The plays they want are there. In them, and in Siakam, they can squint and see a possible way without Haliburton creating all the magic.
"He just brings a different element and dynamic to our team," point guard T.J. McConnell said.
"... He's won a championship and played at the highest level in this league for a long time, so he's seen all different kinds of matchups. He knows what to expect and he makes the right play."
This is the Pacers searching for a way — in an NBA that demands more than one star and in a week without the one they normally count on. Haliburton sat out the first of what is supposed to be a three-game absence with a hamstring injury he's been dealing with for a couple weeks.
That injury disrupted the organic growth they were hoping to see with a young team rising to playoff contention and with the All-Star power forward they just pushed the chips in to acquire. Indiana sent out two first-round picks along with a conditional first-round pick to the Raptors to add Siakam, a 29-year-old who was averaging 22.2 points, 6.3 rebounds and 4.9 assists a game.
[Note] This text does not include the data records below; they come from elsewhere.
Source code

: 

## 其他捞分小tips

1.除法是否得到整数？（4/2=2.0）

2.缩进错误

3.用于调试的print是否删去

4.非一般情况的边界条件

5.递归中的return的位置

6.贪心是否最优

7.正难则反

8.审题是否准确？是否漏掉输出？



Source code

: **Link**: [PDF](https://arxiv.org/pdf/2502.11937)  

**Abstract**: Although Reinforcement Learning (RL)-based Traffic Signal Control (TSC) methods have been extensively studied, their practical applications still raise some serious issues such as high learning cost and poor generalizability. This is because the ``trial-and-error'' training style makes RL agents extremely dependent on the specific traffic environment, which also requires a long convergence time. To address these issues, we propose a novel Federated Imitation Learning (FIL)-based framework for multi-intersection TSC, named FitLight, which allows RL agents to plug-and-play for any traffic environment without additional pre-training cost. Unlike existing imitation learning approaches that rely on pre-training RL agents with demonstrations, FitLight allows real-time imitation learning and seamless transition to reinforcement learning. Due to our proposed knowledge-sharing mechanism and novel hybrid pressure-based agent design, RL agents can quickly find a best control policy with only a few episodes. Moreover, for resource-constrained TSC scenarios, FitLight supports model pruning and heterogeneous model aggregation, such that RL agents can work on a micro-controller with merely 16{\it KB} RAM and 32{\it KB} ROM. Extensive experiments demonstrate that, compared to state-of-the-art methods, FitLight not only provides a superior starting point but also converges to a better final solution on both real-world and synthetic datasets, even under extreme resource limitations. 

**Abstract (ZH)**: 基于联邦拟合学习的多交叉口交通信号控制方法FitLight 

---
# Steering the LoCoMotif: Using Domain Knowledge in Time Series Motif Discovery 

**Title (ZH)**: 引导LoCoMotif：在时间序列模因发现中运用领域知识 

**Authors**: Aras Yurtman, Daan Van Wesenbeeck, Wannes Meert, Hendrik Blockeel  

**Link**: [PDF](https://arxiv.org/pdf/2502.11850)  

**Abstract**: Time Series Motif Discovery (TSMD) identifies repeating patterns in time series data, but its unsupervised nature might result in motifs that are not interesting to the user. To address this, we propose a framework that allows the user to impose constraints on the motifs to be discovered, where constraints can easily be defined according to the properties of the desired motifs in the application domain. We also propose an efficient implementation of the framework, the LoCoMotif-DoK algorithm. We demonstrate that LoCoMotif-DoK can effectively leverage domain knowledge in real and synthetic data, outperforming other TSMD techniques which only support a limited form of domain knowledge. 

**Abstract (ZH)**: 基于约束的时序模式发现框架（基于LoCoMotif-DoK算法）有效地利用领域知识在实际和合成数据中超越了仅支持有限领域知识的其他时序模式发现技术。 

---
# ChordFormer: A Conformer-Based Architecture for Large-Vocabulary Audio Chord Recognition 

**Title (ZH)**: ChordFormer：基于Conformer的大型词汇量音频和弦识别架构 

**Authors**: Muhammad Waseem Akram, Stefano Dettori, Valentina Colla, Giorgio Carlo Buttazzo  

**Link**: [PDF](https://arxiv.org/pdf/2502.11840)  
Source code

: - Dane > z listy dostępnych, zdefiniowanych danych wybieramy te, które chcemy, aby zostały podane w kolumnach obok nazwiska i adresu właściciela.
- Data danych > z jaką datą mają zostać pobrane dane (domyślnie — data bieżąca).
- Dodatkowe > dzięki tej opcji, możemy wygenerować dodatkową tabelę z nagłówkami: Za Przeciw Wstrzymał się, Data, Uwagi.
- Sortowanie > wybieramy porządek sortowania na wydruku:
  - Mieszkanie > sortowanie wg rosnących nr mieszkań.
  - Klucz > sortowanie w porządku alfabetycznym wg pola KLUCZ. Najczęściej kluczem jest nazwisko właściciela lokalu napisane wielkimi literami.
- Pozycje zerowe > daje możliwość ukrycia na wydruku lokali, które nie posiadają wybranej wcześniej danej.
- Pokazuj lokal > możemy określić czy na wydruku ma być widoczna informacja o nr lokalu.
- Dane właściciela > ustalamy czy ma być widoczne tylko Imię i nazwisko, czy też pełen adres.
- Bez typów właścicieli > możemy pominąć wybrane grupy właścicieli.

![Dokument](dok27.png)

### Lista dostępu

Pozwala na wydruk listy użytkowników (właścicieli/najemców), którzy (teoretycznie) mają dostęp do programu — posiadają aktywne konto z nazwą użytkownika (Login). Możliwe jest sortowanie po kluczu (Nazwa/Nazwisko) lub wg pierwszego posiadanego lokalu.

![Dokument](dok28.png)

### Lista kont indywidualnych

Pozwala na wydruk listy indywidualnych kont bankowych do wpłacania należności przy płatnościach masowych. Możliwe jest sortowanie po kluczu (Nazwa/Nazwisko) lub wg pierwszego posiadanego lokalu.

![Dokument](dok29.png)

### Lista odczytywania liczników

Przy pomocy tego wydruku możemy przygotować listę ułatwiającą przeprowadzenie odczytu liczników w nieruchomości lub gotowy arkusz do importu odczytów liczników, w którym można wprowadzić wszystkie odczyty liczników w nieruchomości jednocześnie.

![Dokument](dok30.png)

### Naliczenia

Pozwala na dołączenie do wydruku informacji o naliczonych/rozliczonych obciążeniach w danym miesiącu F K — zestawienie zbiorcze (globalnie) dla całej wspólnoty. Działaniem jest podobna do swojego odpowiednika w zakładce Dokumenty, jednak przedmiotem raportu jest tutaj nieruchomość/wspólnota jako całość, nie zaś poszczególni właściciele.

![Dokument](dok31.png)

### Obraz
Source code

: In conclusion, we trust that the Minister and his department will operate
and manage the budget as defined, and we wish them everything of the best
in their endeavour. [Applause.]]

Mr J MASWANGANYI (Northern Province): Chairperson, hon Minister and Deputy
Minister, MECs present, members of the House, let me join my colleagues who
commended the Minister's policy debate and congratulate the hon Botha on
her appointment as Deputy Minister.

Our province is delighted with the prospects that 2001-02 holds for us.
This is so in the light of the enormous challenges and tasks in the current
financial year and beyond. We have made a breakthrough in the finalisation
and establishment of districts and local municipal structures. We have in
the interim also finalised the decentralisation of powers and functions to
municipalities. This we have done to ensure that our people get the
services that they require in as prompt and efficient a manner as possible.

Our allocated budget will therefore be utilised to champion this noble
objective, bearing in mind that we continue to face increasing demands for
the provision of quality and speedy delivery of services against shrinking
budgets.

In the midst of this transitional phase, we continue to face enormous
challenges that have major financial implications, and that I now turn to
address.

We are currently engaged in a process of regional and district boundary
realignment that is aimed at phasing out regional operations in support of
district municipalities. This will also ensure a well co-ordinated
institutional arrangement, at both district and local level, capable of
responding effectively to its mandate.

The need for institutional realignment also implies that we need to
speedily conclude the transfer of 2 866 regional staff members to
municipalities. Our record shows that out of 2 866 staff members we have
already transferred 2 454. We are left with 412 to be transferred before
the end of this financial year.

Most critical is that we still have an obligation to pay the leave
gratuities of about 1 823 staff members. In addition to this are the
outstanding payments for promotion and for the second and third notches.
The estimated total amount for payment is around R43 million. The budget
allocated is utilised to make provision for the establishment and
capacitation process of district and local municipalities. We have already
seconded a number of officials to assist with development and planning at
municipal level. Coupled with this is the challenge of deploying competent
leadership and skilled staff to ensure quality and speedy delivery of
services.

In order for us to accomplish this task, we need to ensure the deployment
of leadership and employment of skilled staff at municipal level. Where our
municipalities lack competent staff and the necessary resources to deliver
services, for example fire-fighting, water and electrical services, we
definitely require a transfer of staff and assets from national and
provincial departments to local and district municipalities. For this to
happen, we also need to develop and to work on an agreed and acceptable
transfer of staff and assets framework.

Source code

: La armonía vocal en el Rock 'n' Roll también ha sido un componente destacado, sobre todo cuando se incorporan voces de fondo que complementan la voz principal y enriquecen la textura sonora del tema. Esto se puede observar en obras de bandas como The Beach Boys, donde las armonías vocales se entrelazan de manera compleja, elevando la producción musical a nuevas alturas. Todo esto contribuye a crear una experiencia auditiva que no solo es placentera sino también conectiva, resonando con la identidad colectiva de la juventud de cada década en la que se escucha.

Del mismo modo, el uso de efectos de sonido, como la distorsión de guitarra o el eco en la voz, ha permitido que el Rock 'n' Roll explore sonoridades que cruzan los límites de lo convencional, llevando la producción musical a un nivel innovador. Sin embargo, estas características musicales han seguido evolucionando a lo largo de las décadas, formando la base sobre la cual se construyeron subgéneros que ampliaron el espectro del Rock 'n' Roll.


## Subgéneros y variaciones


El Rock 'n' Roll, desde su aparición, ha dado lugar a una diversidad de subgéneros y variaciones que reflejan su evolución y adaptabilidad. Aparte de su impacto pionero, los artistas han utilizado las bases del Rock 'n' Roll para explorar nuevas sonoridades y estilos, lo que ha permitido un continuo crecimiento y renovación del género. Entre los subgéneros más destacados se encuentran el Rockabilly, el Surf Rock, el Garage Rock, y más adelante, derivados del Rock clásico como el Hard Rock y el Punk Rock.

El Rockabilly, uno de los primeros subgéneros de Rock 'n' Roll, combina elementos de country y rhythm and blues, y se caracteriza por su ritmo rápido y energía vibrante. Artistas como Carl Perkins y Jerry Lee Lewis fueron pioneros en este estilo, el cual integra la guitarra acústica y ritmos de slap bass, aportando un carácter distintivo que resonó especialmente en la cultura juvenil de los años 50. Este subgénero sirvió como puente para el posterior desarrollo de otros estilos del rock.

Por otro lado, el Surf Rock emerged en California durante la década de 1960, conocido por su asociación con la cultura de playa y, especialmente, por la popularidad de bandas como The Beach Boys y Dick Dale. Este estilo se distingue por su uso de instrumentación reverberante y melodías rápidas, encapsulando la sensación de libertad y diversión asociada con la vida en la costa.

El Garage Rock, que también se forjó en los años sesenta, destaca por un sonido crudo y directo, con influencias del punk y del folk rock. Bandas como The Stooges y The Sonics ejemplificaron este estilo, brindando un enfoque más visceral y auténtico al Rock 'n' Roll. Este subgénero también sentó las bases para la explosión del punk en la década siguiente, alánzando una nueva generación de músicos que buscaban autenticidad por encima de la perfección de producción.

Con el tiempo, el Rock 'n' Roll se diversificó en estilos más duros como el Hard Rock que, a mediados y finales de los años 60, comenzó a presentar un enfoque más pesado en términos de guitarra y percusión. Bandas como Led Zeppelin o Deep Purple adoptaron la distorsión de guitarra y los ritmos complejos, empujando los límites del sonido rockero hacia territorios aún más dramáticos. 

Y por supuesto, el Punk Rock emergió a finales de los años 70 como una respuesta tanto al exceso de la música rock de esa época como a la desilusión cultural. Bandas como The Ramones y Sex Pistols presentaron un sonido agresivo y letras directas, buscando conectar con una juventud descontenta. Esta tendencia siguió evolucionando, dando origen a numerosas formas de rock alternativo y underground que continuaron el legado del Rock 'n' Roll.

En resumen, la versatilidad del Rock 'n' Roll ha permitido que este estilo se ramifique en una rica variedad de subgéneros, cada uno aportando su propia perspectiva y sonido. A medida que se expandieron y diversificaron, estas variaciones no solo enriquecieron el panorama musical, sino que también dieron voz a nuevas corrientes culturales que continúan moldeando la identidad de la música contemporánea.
They saw in him a player with the kind of all-around skill set that can help elevate a team into the postseason, the way he did for 53 playoff games with the Raptors.
Instead, by Tuesday, they had Siakam operating on just a few hours of sleep this week and minimal practice time in order to get to know the players around him. Those became the players he was trusting in crunch time with passes amid double teams. Those circumstances tugged at his instincts and trust in the place that bet on him, two forces that are evolving in front of his eyes.
"I'm still learning about the team and finding out when to be aggressive," said Siakam, who finished with 16 points, 10 rebounds and four assists on 7-of-16 shooting. "To be honest, I just read the game, like whatever the game gives me — that's the type of player I am anyway. Literally, we had wide-open shots, and I want those guys to take those shots a thousand times."
He's still in the homecoming phase, so he's seeing the best in everything. In those eyes, if the Pacers can just add a little bit of chemistry, plus a second high-level creator like Haliburton, to lay the seeds and watch them grow...
"I think we have an opportunity to be special," he said.
The Pacers are finding their way as Siakam does. A 29-year-old who had only known one NBA home as of a week ago crossed the international border to his second. This week, the journey took him to a tour inside an empty Gainbridge Fieldhouse, where he stood at mid-court and looked up and down the rows and to those orange rims at each end that will in time become levers to make this place erupt.
"New home, man," Siakam said as he spun in place. "We've got to make sure we bless it with a lot of buckets."
Tuesday night was the beginning of the partnership between this man and this building. They're betting much on each other, not only in the draft picks the Pacers sent out but also in the contract extension they hope to give him when his deal expires after this season.
It was the start of something, and in those crunch-time passes and catches and the rise of the crowd, he felt that vision in his heart, even if not yet in his ear drums.
It felt easier to reach out and grab on the day of his tour, when the hoops were pulled down to the ground. He stuck his oven-sized mitt inside the orange rim and pulled it back out, peered up at the stands and imagined a few things in this new place he'll now call home.
"I blessed it, man," the newest Pacer said with a smile.